A San Siro match che può cambiare la stagione dei due tecnici. Sfida tra grandi in crisi: a rischio Gasp e Luis Enrique

Luis Enrique

La forza delle idee sembrava essere la stessa, ma il destino è già diverso. Inter-Roma – questa sera a San Siro – è anche l’incrocio di due condottieri, Gasperini e Luis Enrique, al bivio, ma con un peso specifico opposto per colpa di progetti sposati con convinzione o appena accennati.

Entrambi su panchine «ferite» dai primi ko di stagione (0 punti in classifica e già fuori dall’Europa League la Roma, 0 punti in classifica e nel girone Champions l’Inter), la sfida fra i due tecnici freschi di nomina ha un punto di partenza diametralmente opposto. Gasperini appena salito al comando della truppa interista si è trovato davanti il corto circuito di consiglieri e numeri: con quanti difensori disegnare la propria retroguardia è diventato il tira e molla del momento.

«Per favore basta con questa storia del modulo…», sospira l’ex allenatore del Genoa in cerca di un riparo, seppur fragile. L’Inter e il suo patron Massimo Moratti sono in attesa di una scossa dal campo che riporti il sereno, ma, intanto, si macerano nei dubbi. «In questi giorni – così Gasperini – la sensazione è che ci sia bufera su di noi, ma è così solo al di fuori, non all’interno, non con la squadra, non con la società, e questa è la cosa più importante. Se mi sento appeso ad un filo? Per me conta quello che mi dice il presidente che con me ha sempre avuto un atteggiamento di grandissima motivazione…».

Gasperini, le proprie idee, le ha già cambiate perché se è vero che a volte la storia dei numeri è solo questione di cifre, è altrettanto vero come la sua Inter abbia rivoluzionato la difesa nel giro di tre giorni. Chi, invece, va dritto per la sua strada e per le sue convinzioni è un tecnico, Luis Enrique, libero di sbagliare senza che, attorno alla sua panchina, avanzino crepe o fantasmi. A Roma si discute, ci si divide, si arriva persino ad alzare la voce, ma solo e soltanto in piazza perché il messaggio della nuova proprietà Usa è sempre lo stesso.

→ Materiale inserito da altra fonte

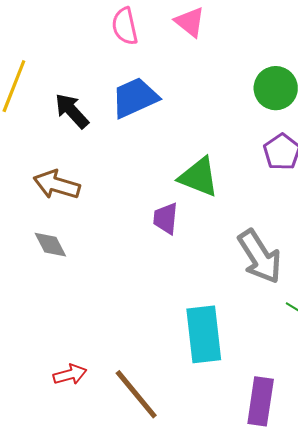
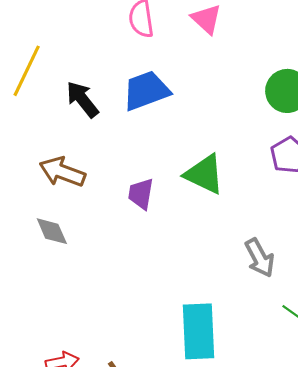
purple trapezoid: (166, 218) -> (141, 194), moved
gray arrow: (260, 257) -> (260, 258), size x0.7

«Noi vogliamo cambiare le abitudini di un calcio italiano in perenne fibrillazione per le sorti degli allenatori: lo spagnolo non si tocca e sarà così anche in futuro…», ha fatto sapere a chiare lettere la cordata a stelle e strisce che ha in mano le sorti del club. Niente rivoluzioni alle porte, dunque, per Luis Enrique, ma solo l’attesa che, dal bivio di questa sera, possa cominciare un campionato diverso. «Con la società – spiega lo spagnolo – c’è un rapporto aperto e sincero. Il giorno in cui non riterranno più che io sia la persona adeguata, verranno a dirmelo e risolveremo tutto rapidamente e senza problemi. Non ho alcuna intenzione di rimanere aggrappato alla panchina: vorrei rimanere almeno due anni, ma ovviamente dipenderà dai risultati…».

L’Inter è dentro al tritacarne, la Roma anche, ma solo perché mancano i punti, non le certezze. Nel quartier generale nerazzurro si vive di spifferi o sussurri, da quello giallorosso arrivano attestati di stima nei confronti del timoniere spagnolo anche inattesi. Così se il capitano giallorosso Totti ha deciso di mettere da parte i musi lunghi per le prime sostituzioni o panchine (l’ex Pupone, in settimana, ha invitato i compagni a cena parlando come un capo famiglia), De Rossi si è spinto fino a giurare fedeltà alla causa «anche se per quest’anno non arriveranno successi…».

Lui, Luis Enrique prova a scendere in campo accanto al collega: «Nel calcio non c’è pazienza ed è così ovunque, anche in Spagna: Gasperini è un ottimo allenatore, con buone idee…», ha spiegato l’ex giocatore di Real Madrid e Barcellona. Il bivio di San Siro è servito: in gioco c’è molto di più del bottino da conquistare. Gasperini vuole ripartire dal primo tempo di Pechino, notte della finale di Supercoppa Italiana persa contro il Milan dopo aver tenuto in mano il copione della sfida per metà gara (i nerazzurri erano in vantaggio all’intervallo). Una ripartenza non senza un nuovo stravolgimento della squadra, il terzo in una settimana perché l’Inter è pronta a scendere in campo con cinque interpreti là in mezzo, fra cui Sneijder con libertà di manovra. Luis Enrique ha in mente solo «il gioco d’attacco» e «la voglia di battere i nerazzurri per la mia prima vittoria in Italia e per cominciare a vedere i frutti del mio duro lavoro».